I've verified that this is correct by encoding frag_binary to a file and then running Google's draco decoder on it -- this matches the "after decoding" result from DracoPy 0.0.18. Therefore I believe that the Windows/OS X decoded vertices for 0.0.15 were also wrong. Not sure why exactly they match after viewing as np.int32 the 0.0.18 after decoding. The 0.0.18 vertices in model space however seem too large -- maybe mesh.vertices = mesh.vertices.view(dtype=np.int32) is not necessary? Not sure how exactly these meshes were created.

manuel-castro commented 3 years ago

There was a separate issue with DracoPy 0.0.18 affecting the integrity of the mesh faces. Now fixed in 0.0.19, so please use that version instead.

schlegelp commented 3 years ago

Hi! Sorry for the delay. I actually have some issues getting cloudvolume to work on Deepnote again but that seems to be a problem with some Google libraries.

However, there still is something awry with DracoPy.
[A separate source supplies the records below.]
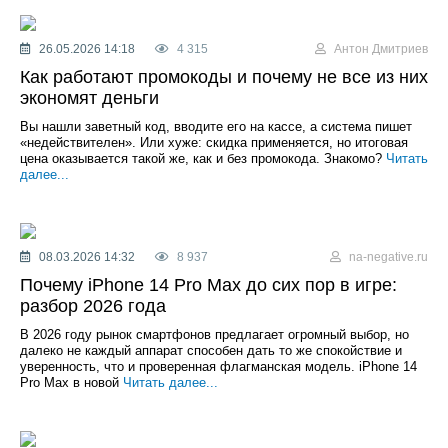
26.05.2026 14:18
4 315
Антон Дмитриев
Как работают промокоды и почему не все из них
экономят деньги
Вы нашли заветный код, вводите его на кассе, а система пишет
«недействителен». Или хуже: скидка применяется, но итоговая
цена оказывается такой же, как и без промокода. Знакомо?
Читать
далее...
08.03.2026 14:32
8 937
na-negative.ru
Почему iPhone 14 Pro Max до сих пор в игре:
разбор 2026 года
В 2026 году рынок смартфонов предлагает огромный выбор, но
далеко не каждый аппарат способен дать то же спокойствие и
уверенность, что и проверенная флагманская модель. iPhone 14
Pro Max в новой
Читать далее...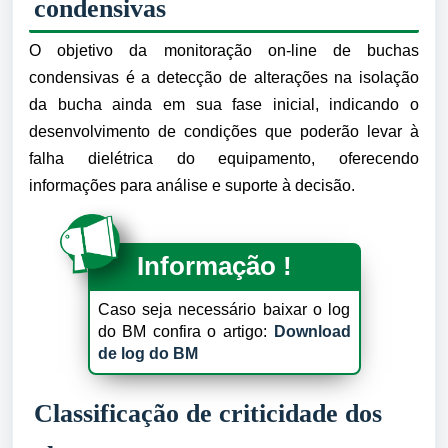
condensivas
O objetivo da monitoração on-line de buchas
condensivas é a detecção de alterações na isolação
da bucha ainda em sua fase inicial, indicando o
desenvolvimento de condições que poderão levar à
falha dielétrica do equipamento, oferecendo
informações para análise e suporte à decisão.
Informação !
C
aso seja necessário baixar o log
do BM confira o artigo:
Download
de log do BM
Classificação de criticidade dos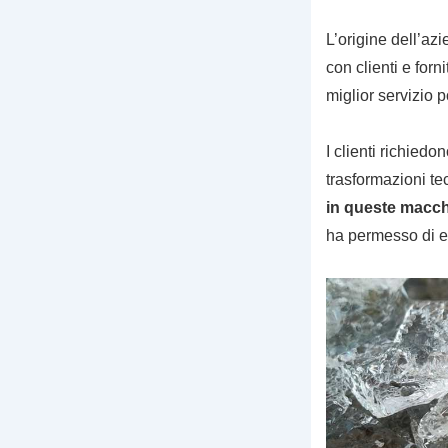
L’origine dell’azi
con clienti e forn
miglior servizio p
I clienti richied
trasformazioni te
in queste macchi
ha permesso di es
See this example using the hemibrain meshes.

>>> import cloudvolume as cv 
>>> vol = cv.CloudVolume('precomputed://gs://neuroglancer-janelia-flyem-hemibrain/v1.2/segmentation', use_https=True)
>>> mesh = vol.mesh.get(204962969, lod=2)[204962969]

With DracoPy==0.0.15

Screenshot 2021-04-02 at 14 22 54

With DracoPy==0.0.19

Screenshot 2021-04-02 at 14 24 24

This is on my Laptop (OSX 10.14.6), Python 3.7.5 and cloudvolume 3.9.0

manuel-castro commented 3 years ago

Thanks for the report. I'll look into this new issue.
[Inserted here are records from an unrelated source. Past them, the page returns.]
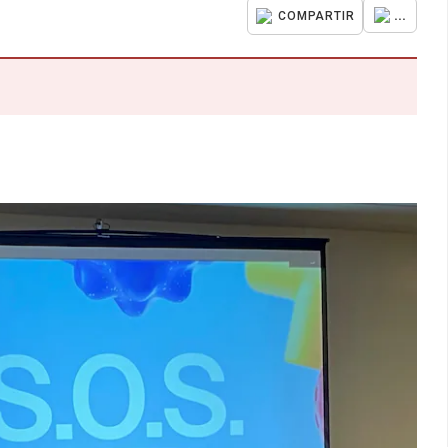
...
COMPARTIR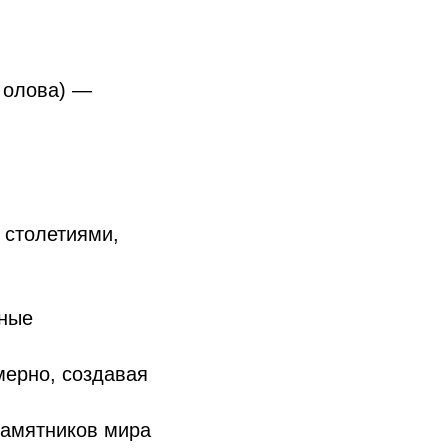
 олова) —
 столетиями,
жные
мерно, создавая
памятников мира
manuel-castro commented 3 years ago

Hey, sorry for the delay. I've looked into this and I can confirm my results from March 22nd. DracoPy 0.0.19 is performing correctly here. I confirmed this by passing the binary mesh data into Google's official draco decoder, and getting the same result as passing it through DracoPy.

I am not familiar with the multilod code so I am not sure why it worked with DracoPy 0.0.15. I did notice however that if I comment out line 133 mesh.vertices = mesh.vertices.view(dtype=np.int32) from multilod.py I get a much more sensible looking result. I recall something about Jeremy using his own Draco format for Neuroglancer and this line seems to relate to that -- maybe this is the reason for the incongruity, as DracoPy does not use a custom Draco format.

william-silversmith commented 3 years ago

Iirc Jeremy's draco modifications had something to do with integer-only calculations.

manuel-castro commented 3 years ago

@schlegelp When you get a chance, could you please check whether CloudVolume 3.11.0 fixes the issue on your end?

schlegelp commented 3 years ago

Hi @manuel-castro. 3.11.0 fixes the issue and meshes now look as expected on both my local machine and on DeepNote. Thanks for all the detective work!